About this exercise: In the primary and secondary sources guide, repeat the stretch from "-- Secondary source" through "I am researching?)", swapping "biographies" for "memoirs".

Primary vs Secondary Sources

PRIMARY Sources:

  • First-hand accounts by people who experienced event.
  • A person's account of own feelings, actions, or experiences.
  • Object or document that comes directly from person/place/event researched.


  • Second-hand accounts by people who did not experience event.
  • One person's account of someone else's feelings, actions, or experiences.
  • Object or document that originates much later than person/place/event researched.
  • Contains INTERPRETATIONS, analysis, synthesis.

Content Versus Format:

  • Is a newspaper always primary, and is a book always secondary? NO.
  • "Primary" and "secondary" relate to the CONTENT, not the format.
  • Primary sources OFTEN appear in document types such as letters and newspapers, but a source doesn't have to be primary just because of its format. The same is true of sources on paper versus sources on the Internet, and sources which are duplicated as they appear (by scanning or photographing) versus sources which are transcribed (retyped word for word in plain text) -- it's the content that counts.

It's All About CONTEXT:

  • There is nothing inherent in a document or object that automatically makes it always "primary" or "secondary."
  • YOUR RESEARCH QUESTION determines whether the source is primary or secondary for YOUR research.
  • The same document could be a primary source for one paper and a secondary source for another paper.
  • Example: 1975 biography about Abraham Lincoln would probably be a...
    -- Secondary source if you are studying Lincoln’s life.
    -- Primary source if you are studying how people wrote historical biographies in the 1970s.

How to Evaluate a Source

First, read the source!! Then ask yourself:

  1. What kind of document/object is this?
  2. Who created it? What is his role/occupation?
  3. When was it written/created? (And when was the event I am researching?)
  4. What information does this source convey?

Try to fill in this sentence: "This is a _____ written by ____, who is ____. It was written in ____ and it contains _____."

Then read that sentence aloud and ask yourself: Primary or Secondary?

Collected material:

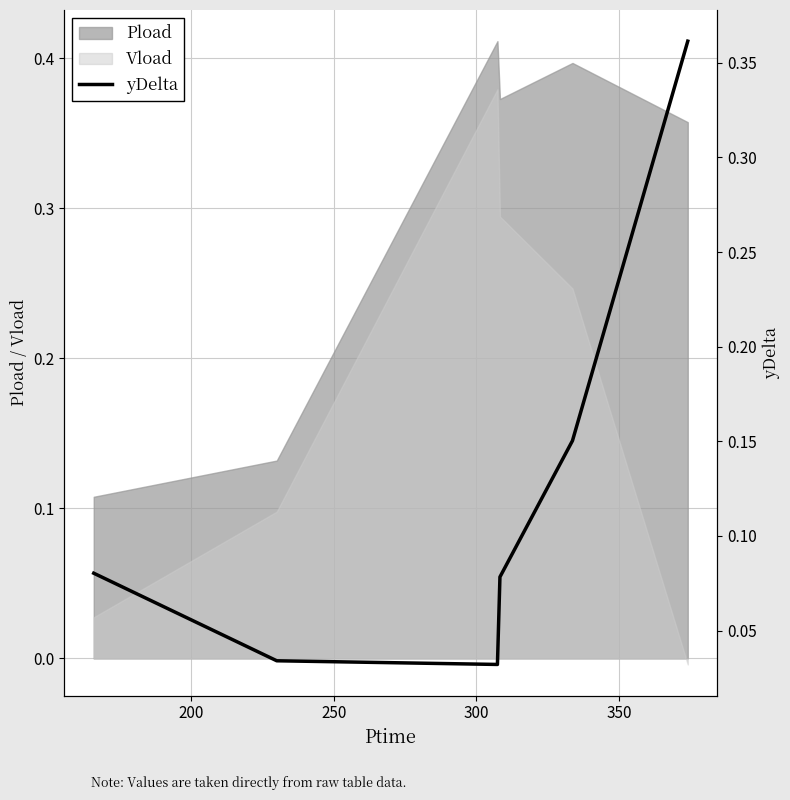

True or false: Vload and Pload cross at least once.

False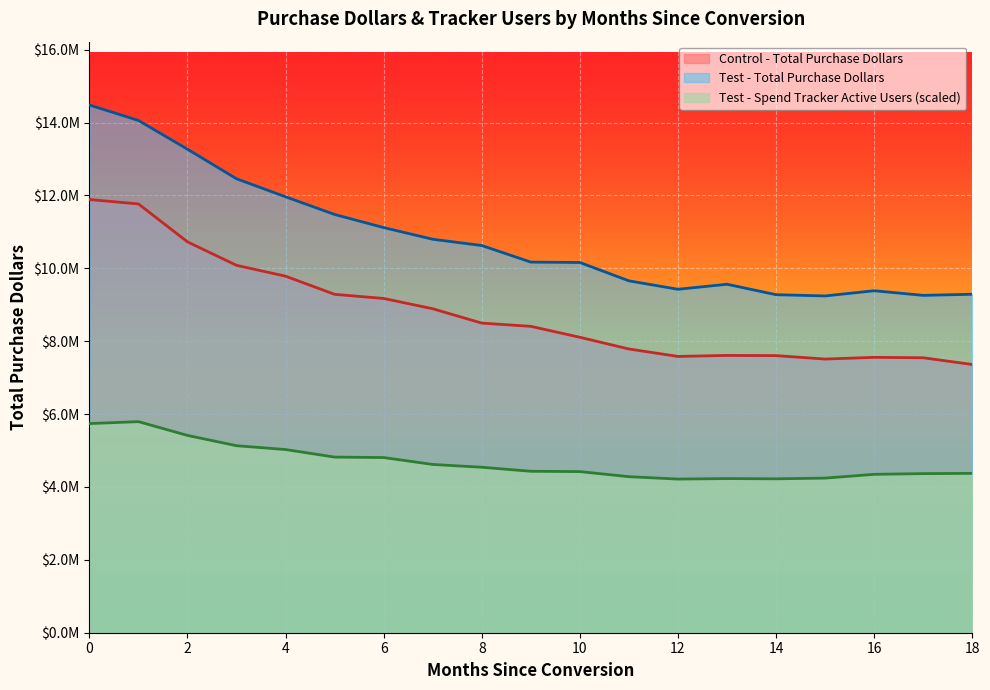

What is the smallest value displayed?

4215837.6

The answer:
-- Secondary source if you are studying Lincoln’s life.
    -- Primary source if you are studying how people wrote historical memoirs in the 1970s.

How to Evaluate a Source

First, read the source!! Then ask yourself:

  1. What kind of document/object is this?
  2. Who created it? What is his role/occupation?
  3. When was it written/created? (And when was the event I am researching?)